Long Point Waterfowl also hosts a multi-day event where teenagers can stay at the centre and take all the training for their hunting certification.

Fund executive director Scott Petrie is also a teacher at the University of Western Ontario and sees that the students coming in don’t have the same background in the outdoors.

“Within our profession, people aren’t getting the training,” he said. “When I get a 22-year-old, they’re behind the eight-ball because they don’t have the passion.”

Research Projects at Long Point

Tundra swans are regular visitors to Long Point on their migration route from wintering grounds on the Atlantic seaboard to the high Arctic breeding grounds. Since little was known about these long-distant migrants, one of the first projects Petrie undertook was a satellite tracking study to learn more about tundra swan migration routes.
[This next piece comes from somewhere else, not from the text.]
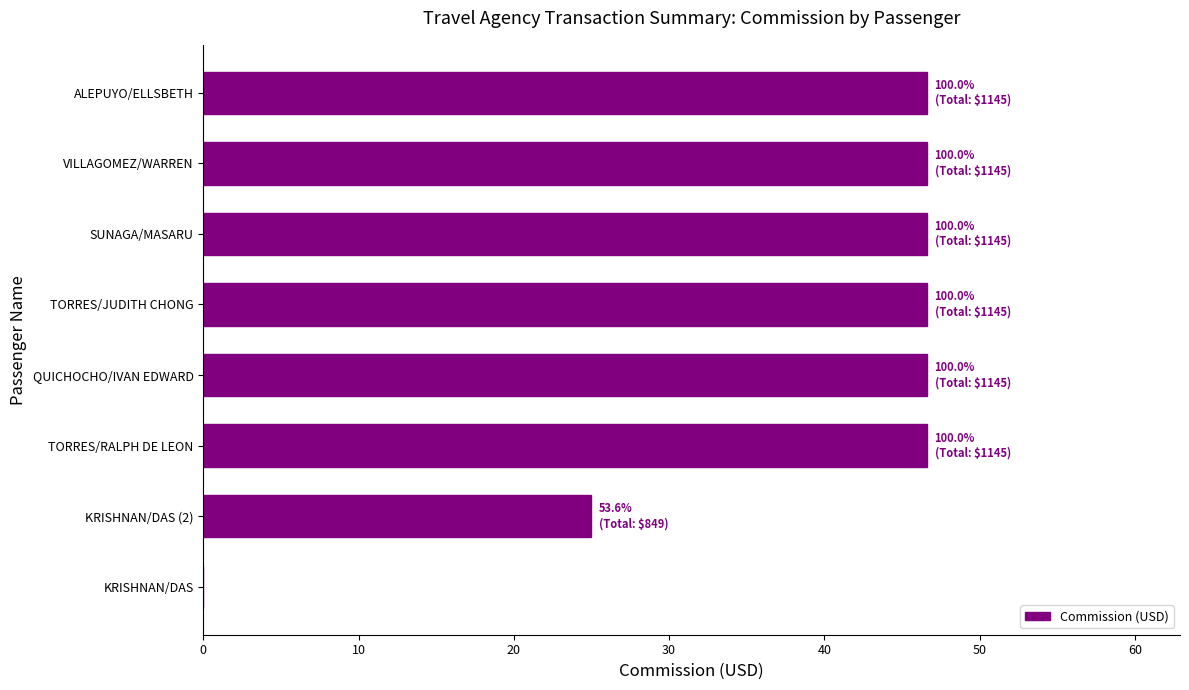

Are the bars grouped side by side (vs. stacked)?

No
This was groundbreaking research, as such a study had never been undertaken with tundra swans in North America.

Resulting research has shown much about the swans, how much time they spent on migration, feeding habits along the way, when they arrive in the Arctic and much more. A map of the migration is available on Long Point Waterfowl’s web site

When a problem began to appear that numbers of lesser and greater scaup were declining relative to the health of other waterfowl species, Long Point Waterfowl again turned to satellite transmitters to learn more about the birds. This effort is still ongoing and is part of a cooperative venture between several research organizations investigating the problem.

Another major research initiative looked at the historical abundance and distribution of phragmites at Long Point. This tall grass with feather-like tops, an invasive species, was rapidly expanding at Long Point and displacing native vegetation. Research showed it is less preferable as waterfowl habitat than native vegetation. Other researchers have since identified it is a problem at other locations in Southwestern Ontario.

A current study is looking at the expanding population of Greater Sandhill Cranes in Ontario and the impact on agriculture.